New Delhi, Dec 23: Seven top Indian athletes, including Asian Games double gold-medallist Ashwini Akkunji, were today handed bans for flunking dope tests earlier this year, virtually ending their chances of participating in the London Olympics next year.
The seven athletes include six quartermilers— Mandeep Kaur, Sini Jose, Mary Tiana Thomas, Priyanka Pawar, Jauna Murmu and Akkunji—and long jumper Harikrishanan Muraleedharan—who flunked dope tests for banned steroids. The athletes were not present when the decision was announced at the National Anti-Doping Agency headquarters here.
While the six women athletes have been banned for a year, Muraleedharan has been slapped with a two-year ban.
All of them can appeal against the bans to NADA appellate panel but their lawyers said they would assess the judgement before taking a decision on that.
NADA panel head Dinesh Dayal announced a reduced penalty period as the athletes were not found guilty of intentionally taking the banned substances.
The maximum suspension stands at two years for first-time violators.
“We find all the seven athletes guilty of doping violations under clause 2.1 of Anti-doping Rule. The date of suspension begins from today and any period under provisional suspension shall be credited in their penalty period which is one year,” he told reporters.
“We did not find any significant fault on the part of these athletes on how the banned substance entered their bodies and they will get reduced penalty under clause 10.5.2 NADA rule. Two athletes—Mary Tiana Thomas and Jauna Murmu—were tested twice in May and June and they cannot be held guilty on two counts,” he added.
In the submissions by NADA, it was found that foreign coach Yuri Ogorodnik was responsible for giving the banned substance to the athletes.
“In fact the defense taken by the athletes is an admission of the facts that their coach had given them the nutritional supplement and that there were Prohibited Substances in the nutritional supplement, Ginseng Kinapi Pil being administered by the coach,” the NADA order read.
“It is the case of NADA that the admission of the athlete that they had taken supplement under the instructions of the coach does not absolve them of the legal obligations as enumerated in Article 2.1 and 2.1.1 & 2.1.2 of the Rules,” the order further stated.
Akkunji, who won a gold in 400m hurdles and 4x400m relay in the Asian Games, will not be able to participate in the London Olympics as she will have to serve ban period upto July 3, 2012 as she was handed provisional suspension on July 4 this year.
A top Athletics Federation of India official said that Olympic qualification period ends on July 2 and the last qualifying event is scheduled for June 29 and 30, 2012.
“The last qualifying event is on June 29 and 30 and qualification period ends on July 2. They also will need a reinstatement test after their ban period is over which under IAAF will have to be thrice,” the official told PTI.

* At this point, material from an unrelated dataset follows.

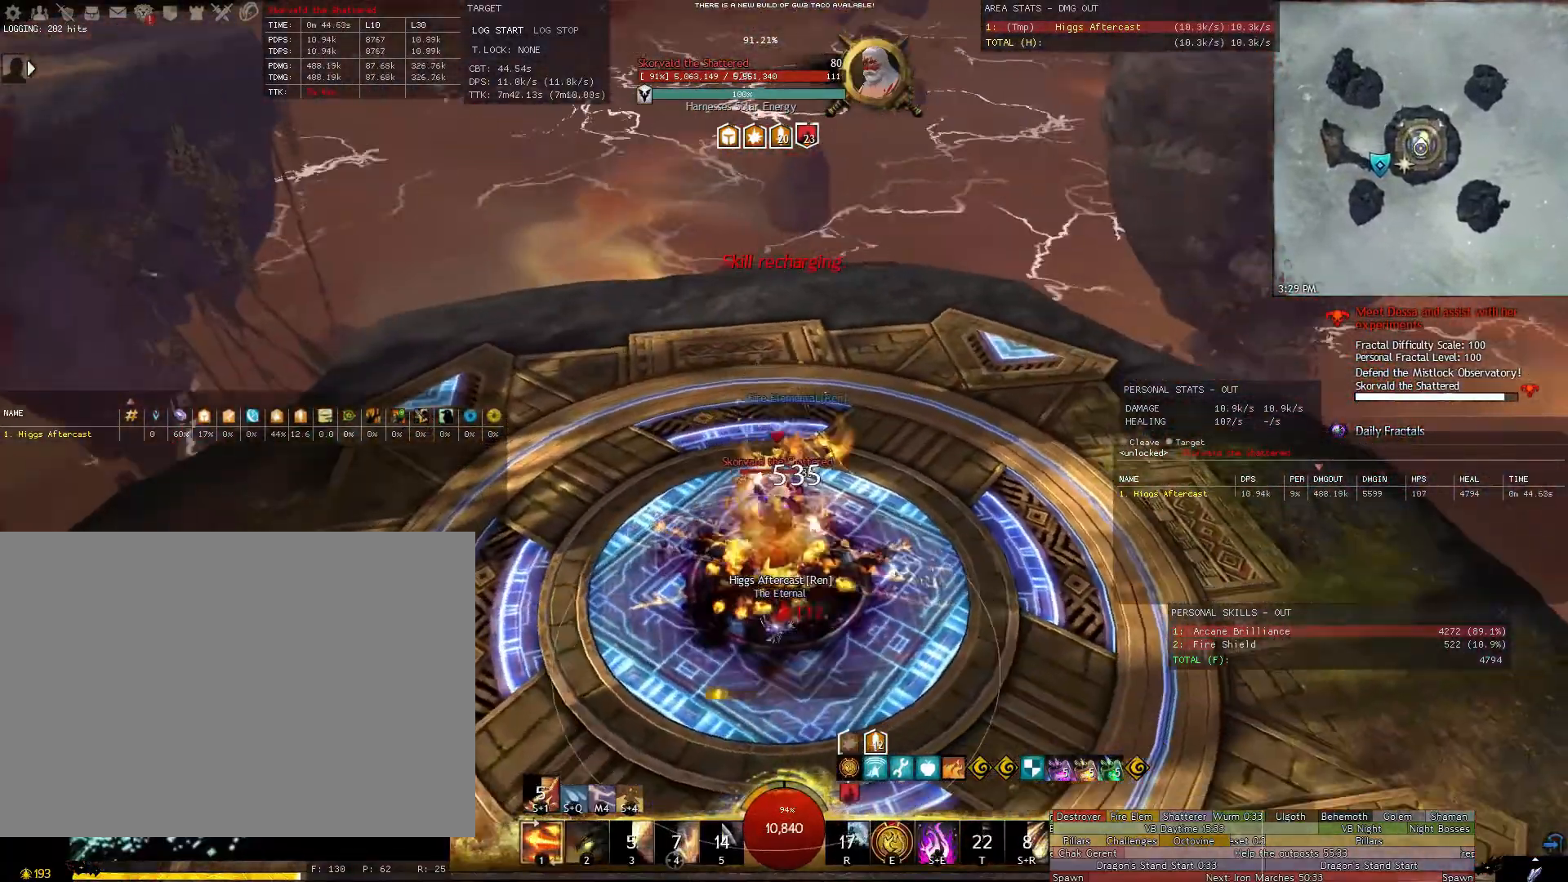
{"keys": ["a"], "mouse": ["right"], "events": [[140, "a", "up"], [280, "a", "down"]]}
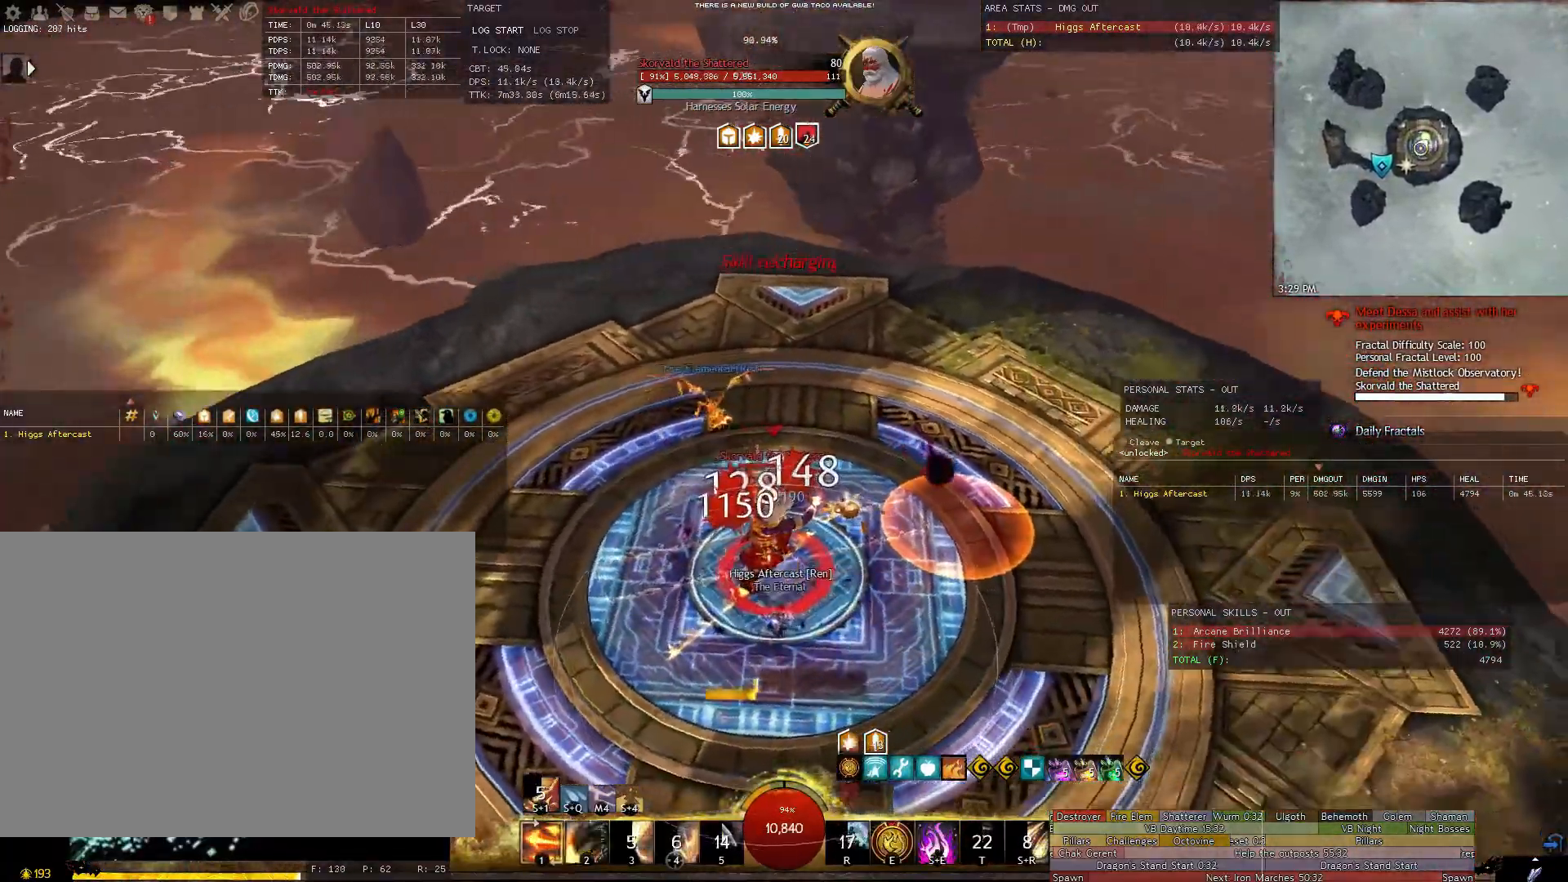
{"keys": ["a"], "mouse": ["right"], "events": []}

But the banned women athletes have a slim chance of making it to London if their replacements manage to qualify for the Games as the final say on who represents India in the event rests with the AFI.
NADA Director General Rahul Bhatnagar said that under its rules, there will be only one reinstatement test.
“We will follow NADA rules and we will have only one test which can be done the next day after their ban period is over. The results should come within 48 hours,” he said.
Mandeep, one of the members of the women's 4x400m relay quartet who won gold in Asian Games, was provisionally suspended on June 23 along with Murmu.
Jose, also a member of the quartet, and Mary Tiana Thomas were suspended on June 30. Priyanka Pawar was suspended along with Akkunji on July 4.
Meanwhile, the representative of the athletes, Anish Dayal, hailed the decision of the disciplinary committee, saying the stand vindicates their position.
“This reasoning by the disciplinary panel is pretty much in our favour. We are very happy prima facie. This order is definitely a vindication of the stand, which the girls were taking all through, that they were not at the fault,” Dayal said.
He added that the NADA panel had confirmed that the athletes did not commit any intentional violation.
“The anti-doping disciplinary panel has found that period of ineligibility stands reduced because athletes have been found to have no significant fault or negligence,” he revealed.
“The panel also found that contamination in their body was as a result of the pills given by the coach and those pills were found contaminated by the tests which were carried out by the NDTL (National Doping Test Laboratory),” he added.
Dayal said that since the athletes had to work at the behest of the SAI appointed coach they were not in a position to prevent themselves.
“As the coach was appointed by the SAI, athletes have no significant fault and they could not have prevented themselves from taking the pills.
“So under the NADA rules they have reduced the ineligibility period to one year starting from the date of the order but they have also given the benefit of the period of the provisional suspension. So for each girl it is largely from June-July 2011 till date. It means that they get six months of additional sentence,” Dayal informed.